Nitrogen is the element in greatest abundance in air (78.082% by volume of dry air). It forms strong bonds with other atoms which are difficult to split. Nitrogen atoms in N2 are bonded together by a triple bond, and are less reactive than oxygen, the other main component of air: nitrogen does not react readily unless it is heated to high temperatures or is provided with a catalyst.

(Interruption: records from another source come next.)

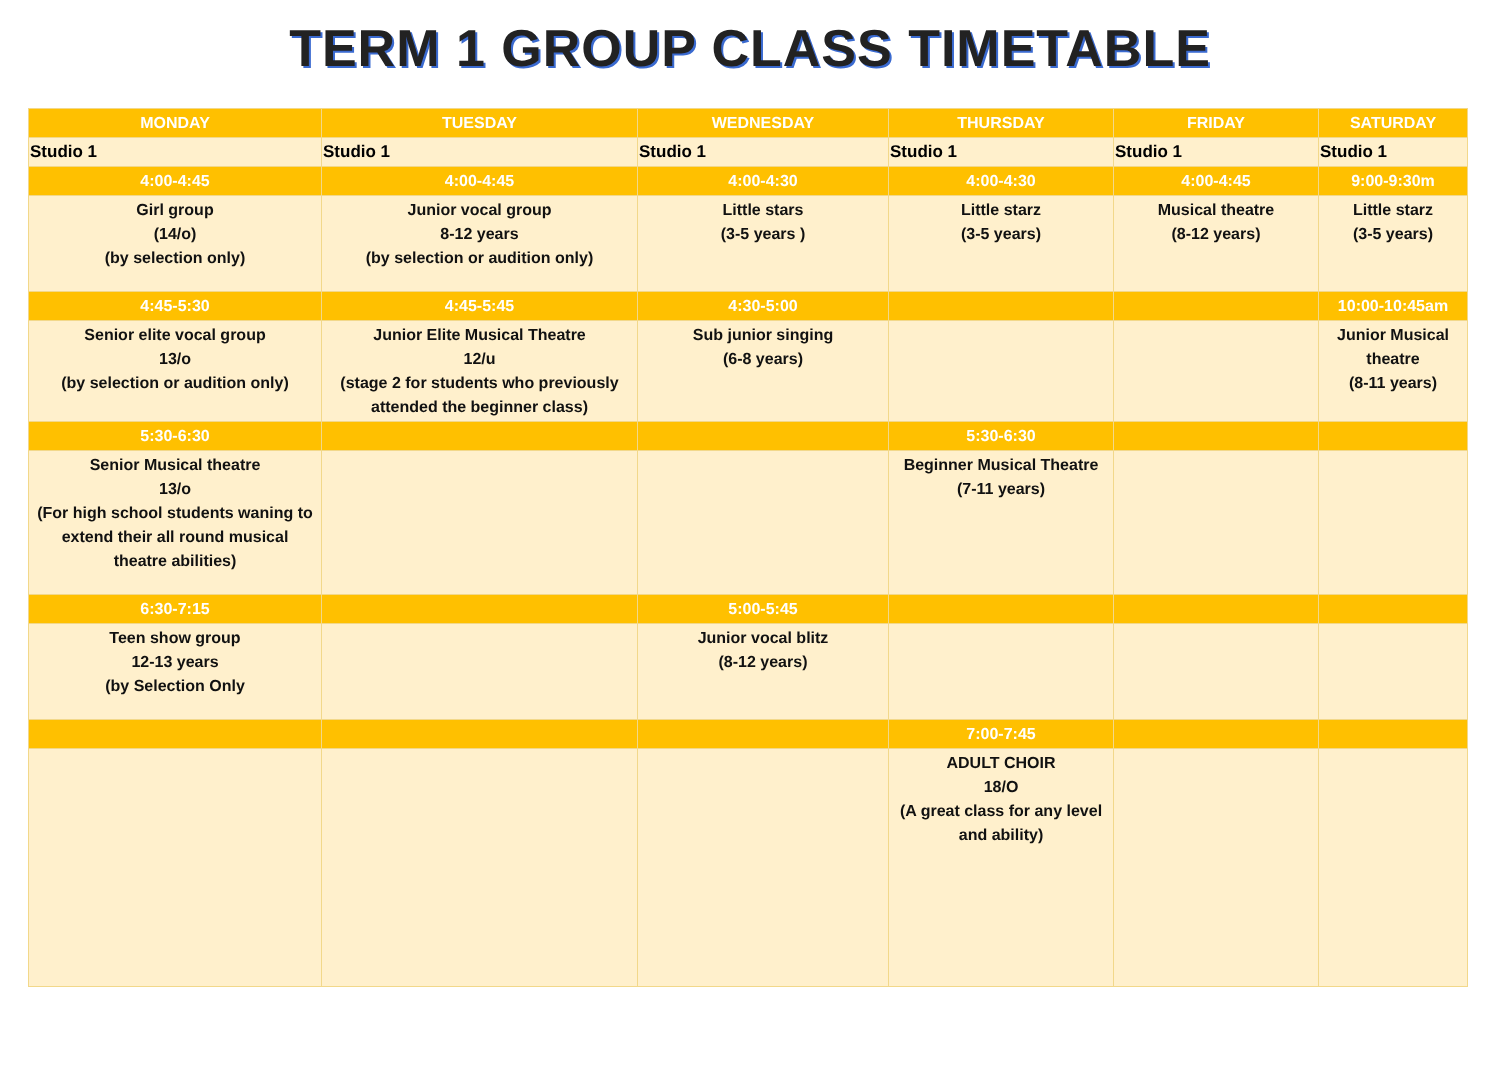TERM 1 GROUP CLASS TIMETABLE
| MONDAY | TUESDAY | WEDNESDAY | THURSDAY | FRIDAY | SATURDAY |
| --- | --- | --- | --- | --- | --- |
| Studio 1 | Studio 1 | Studio 1 | Studio 1 | Studio 1 | Studio 1 |
| 4:00-4:45 | 4:00-4:45 | 4:00-4:30 | 4:00-4:30 | 4:00-4:45 | 9:00-9:30m |
| Girl group (14/o) (by selection only) | Junior vocal group 8-12 years (by selection or audition only) | Little stars (3-5 years ) | Little starz (3-5 years) | Musical theatre (8-12 years) | Little starz (3-5 years) |
| 4:45-5:30 | 4:45-5:45 | 4:30-5:00 | | | 10:00-10:45am |
| Senior elite vocal group 13/o (by selection or audition only) | Junior Elite Musical Theatre 12/u (stage 2 for students who previously attended the beginner class) | Sub junior singing (6-8 years) | | | Junior Musical theatre (8-11 years) |
| 5:30-6:30 | | | 5:30-6:30 | | |
| Senior Musical theatre 13/o (For high school students waning to extend their all round musical theatre abilities) | | | Beginner Musical Theatre (7-11 years) | | |
| 6:30-7:15 | | 5:00-5:45 | | | |
| Teen show group 12-13 years (by Selection Only | | Junior vocal blitz (8-12 years) | | | |
| | | | 7:00-7:45 | | |
| | | | ADULT CHOIR 18/O (A great class for any level and ability) | | |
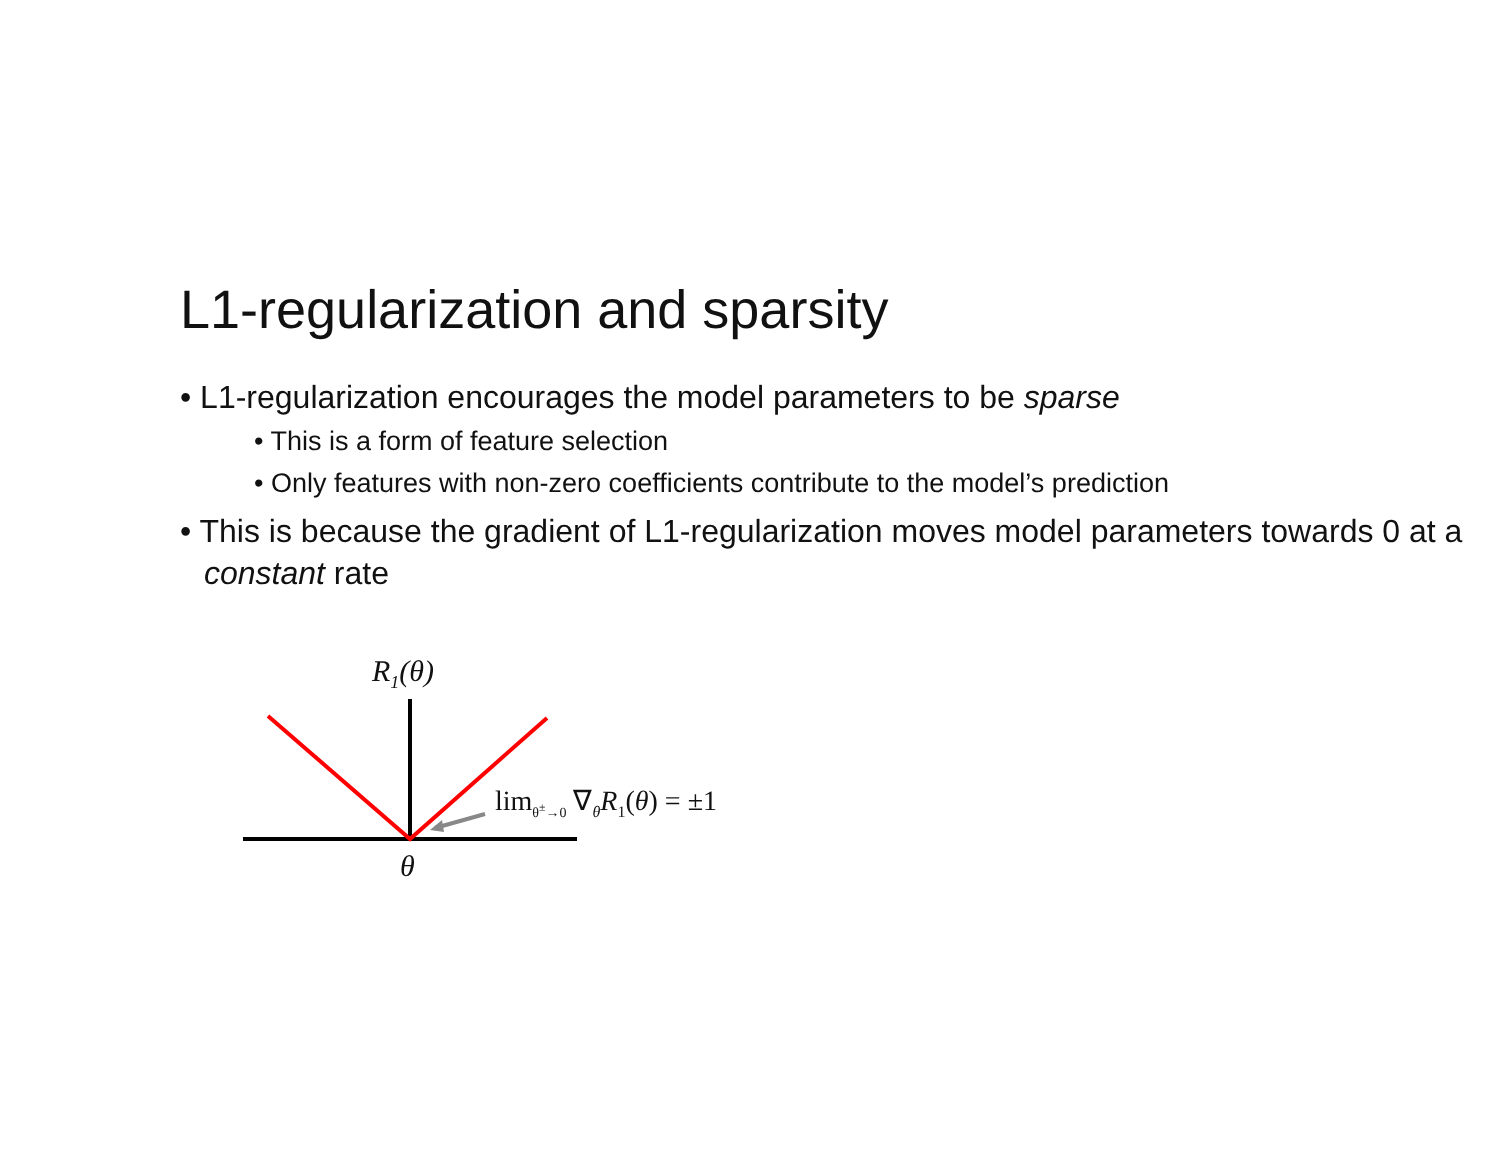L1-regularization and sparsity
• L1-regularization encourages the model parameters to be sparse
• This is a form of feature selection
• Only features with non-zero coefficients contribute to the model’s prediction
• This is because the gradient of L1-regularization moves model parameters towards 0 at a constant rate
R<sub>1</sub>(θ)
θ
lim<sub>θ<sup>±</sup>→0</sub> ∇<sub>θ</sub>R<sub>1</sub>(θ) = ±1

By the late 18th Century the study of chemistry had advanced to the stage that it was known that a fraction of air did not support combustion. An early description of nitrogen is contained within Karl Wilhelm Scheele's Chemische Abhandlung von der Luft und dem Feuer (Chemical treatise of Air and Fire) first published in 1777. In a paper published in 1785, the English chemist Henry Cavendish (1731-1810), proved the correction of the supposition that when electric sparks are passed through air there is a shrinkage of volume owing to the nitrogen uniting with oxygen to form nitric acid. Antoine Laurent Lavoisier (1743-1794) named nitrogen azote.
Nitrogen, at -196°c, can freeze liquids, and it is used to freeze food and biological material in order to preserve them. As nitrogen gas is an unreactive atmosphere it is used in petrol storage tanks and food packaging to slow down rates of reaction.